The Arts

Methods & Tools

Sean Coleman

2026-04-09

Goals

  • Understand Methods & Tools

Writing

  • If you have a sheet of lined paper with your name on it, raise your hand
  • If you don’t, get a piece of paper off the stack
  • Form pairs – one with each kind of paper

Poem procedure

  • You’ll need the back of your piece of paper later. Keep it blank!
  • Read the rules for writing the poem
  • Make decisions together and write down your poem
  • Decide how you will perform your poem

Questions

  1. What challenges did you encounter in writing the poem?

  2. What decisions did you have to make?

  3. Why did you decide to do the things you did?

  4. Those who voted 3 points for the winning group - what was good/valuable/meaningful about their poem - why did you give it 3 points?

Questions

  1. What are the similarities between writing a poem and constructing a building?

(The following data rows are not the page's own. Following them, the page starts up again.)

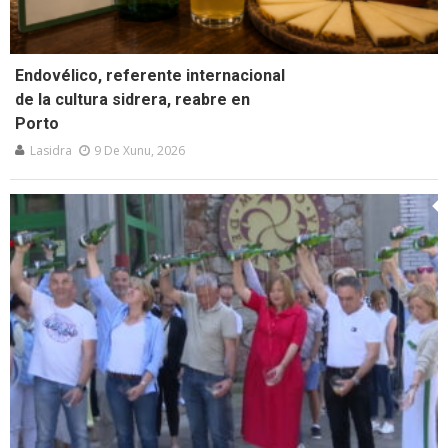
Endovélico, referente internacional
de la cultura sidrera, reabre en
Porto
Lasidra
9 De Xunu, 2026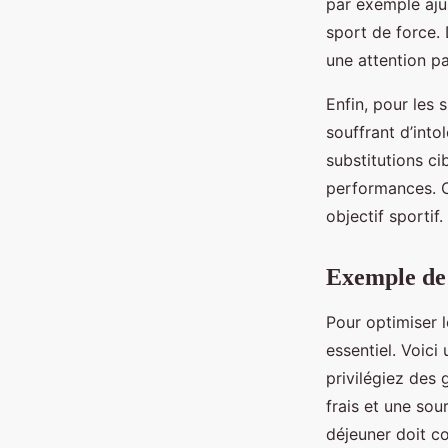
par exemple aj
sport de force. 
une attention pa
Enfin, pour les 
souffrant d’into
substitutions c
performances. C
objectif sportif.
Exemple de 
Pour optimiser l
essentiel. Voici
privilégiez des
frais et une so
déjeuner doit c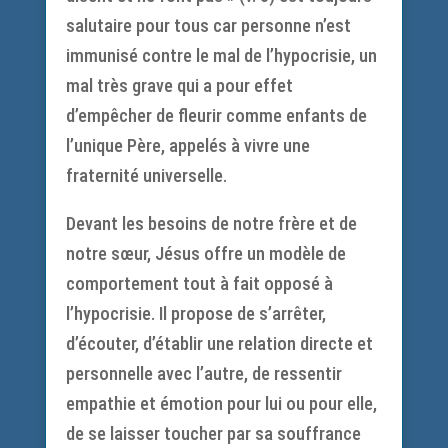
salutaire pour tous car personne n’est
immunisé contre le mal de l’hypocrisie, un
mal très grave qui a pour effet
d’empêcher de fleurir comme enfants de
l’unique Père, appelés à vivre une
fraternité universelle.
Devant les besoins de notre frère et de
notre sœur, Jésus offre un modèle de
comportement tout à fait opposé à
l’hypocrisie. Il propose de s’arrêter,
d’écouter, d’établir une relation directe et
personnelle avec l’autre, de ressentir
empathie et émotion pour lui ou pour elle,
de se laisser toucher par sa souffrance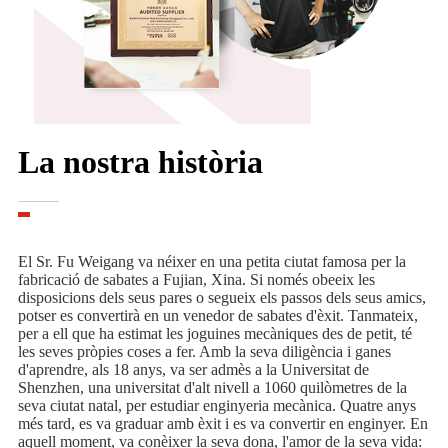
La nostra història
El Sr. Fu Weigang va néixer en una petita ciutat famosa per la
fabricació de sabates a Fujian, Xina. Si només obeeix les
disposicions dels seus pares o segueix els passos dels seus amics,
potser es convertirà en un venedor de sabates d'èxit. Tanmateix,
per a ell que ha estimat les joguines mecàniques des de petit, té
les seves pròpies coses a fer. Amb la seva diligència i ganes
d'aprendre, als 18 anys, va ser admès a la Universitat de
Shenzhen, una universitat d'alt nivell a 1060 quilòmetres de la
seva ciutat natal, per estudiar enginyeria mecànica. Quatre anys
més tard, es va graduar amb èxit i es va convertir en enginyer. En
aquell moment, va conèixer la seva dona, l'amor de la seva vida: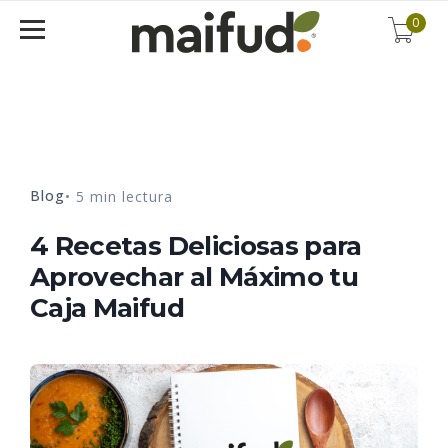
0
Blog
• 5 min lectura
4 Recetas Deliciosas para
Aprovechar al Máximo tu
Caja Maifud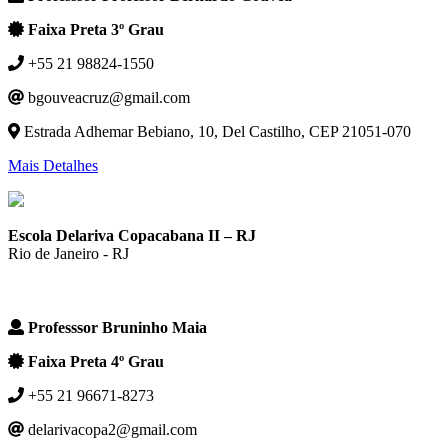
Faixa Preta 3º Grau
+55 21 98824-1550
bgouveacruz@gmail.com
Estrada Adhemar Bebiano, 10, Del Castilho, CEP 21051-070
Mais Detalhes
Escola Delariva Copacabana II – RJ
Rio de Janeiro - RJ
Professsor Bruninho Maia
Faixa Preta 4º Grau
+55 21 96671-8273
delarivacopa2@gmail.com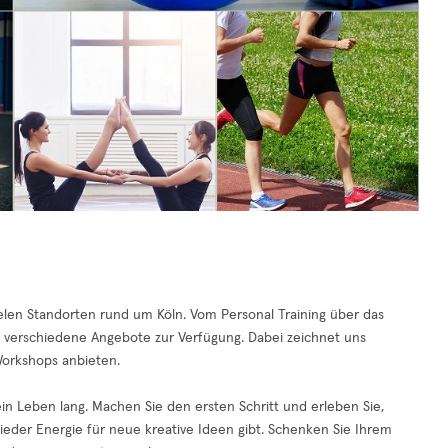
len Standorten rund um Köln. Vom Personal Training über das
n verschiedene Angebote zur Verfügung. Dabei zeichnet uns
Workshops anbieten.
n Leben lang. Machen Sie den ersten Schritt und erleben Sie,
ieder Energie für neue kreative Ideen gibt. Schenken Sie Ihrem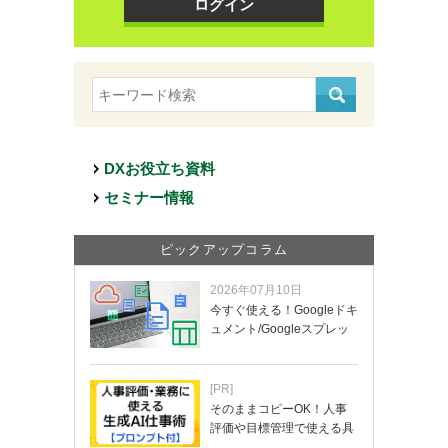
ログイン
DXお役立ち資料
セミナー情報
ピックアップコラム
2026年07月10日
今すぐ使える！Googleドキ
ュメント/Googleスプレッ
ド…
[PR]
そのままコピーOK！人事
評価や目標管理で使える具
体的なプロンプ…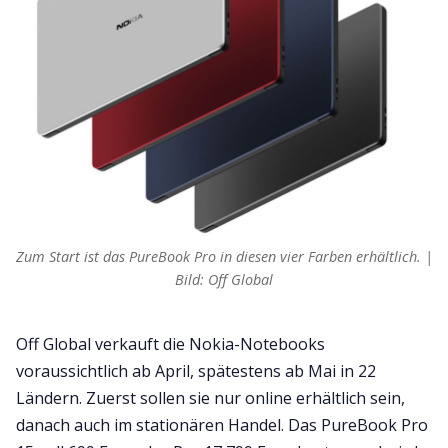
Zum Start ist das PureBook Pro in diesen vier Farben erhältlich. |
Bild: Off Global
Off Global verkauft die Nokia-Notebooks
voraussichtlich ab April, spätestens ab Mai in 22
Ländern. Zuerst sollen sie nur online erhältlich sein,
danach auch im stationären Handel. Das PureBook Pro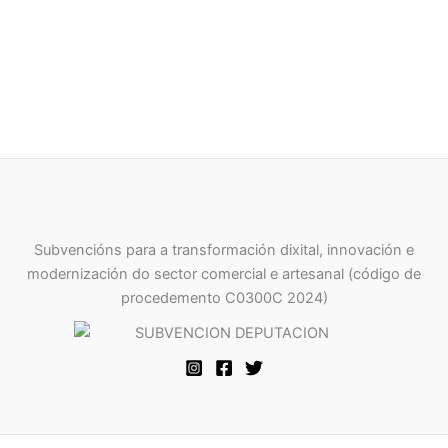
Subvencións para a transformación dixital, innovación e
modernización do sector comercial e artesanal (código de
procedemento C0300C 2024)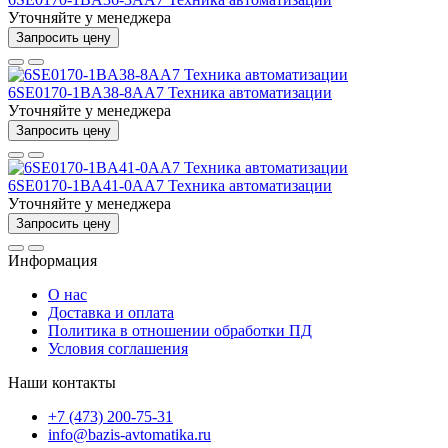
Уточняйте у менеджера
Запросить цену
6SE0170-1BA38-8AA7 Техника автоматизации
Уточняйте у менеджера
Запросить цену
6SE0170-1BA41-0AA7 Техника автоматизации
Уточняйте у менеджера
Запросить цену
Информация
О нас
Доставка и оплата
Политика в отношении обработки ПД
Условия соглашения
Наши контакты
+7 (473) 200-75-31
info@bazis-avtomatika.ru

  2. Is artistic value random?

  3. If subjectivity means drawing upon features of yourself rather than features of the artwork - then what is the role of subjectivity in making judgments about the value or meaning of an artwork?

Understandings

  • the knowledge of the artist requires some ‘building’ techniques, just like the builder or the engineer
  • the audience’s judgment of artistic value is not random and involves (at least partially) some objective features of the artwork

On the Back of Your Paper

Draw a piece of art. Do it now or as homework before class tomorrow.

There are specific rules.

Rules

  1. The art should be meaningful to you and represent an idea.

  2. It can consist of only geometric shapes (triangle, square, rectangle, circle, semi-circle, Rhombus, Trapezium, and 3D versions of it). No, a line is not a geometric shape.

  3. You can use as many or as few colours as you want.

  4. You should give your artwork a title and write it down on the back side of the artwork so that it is hidden from the others.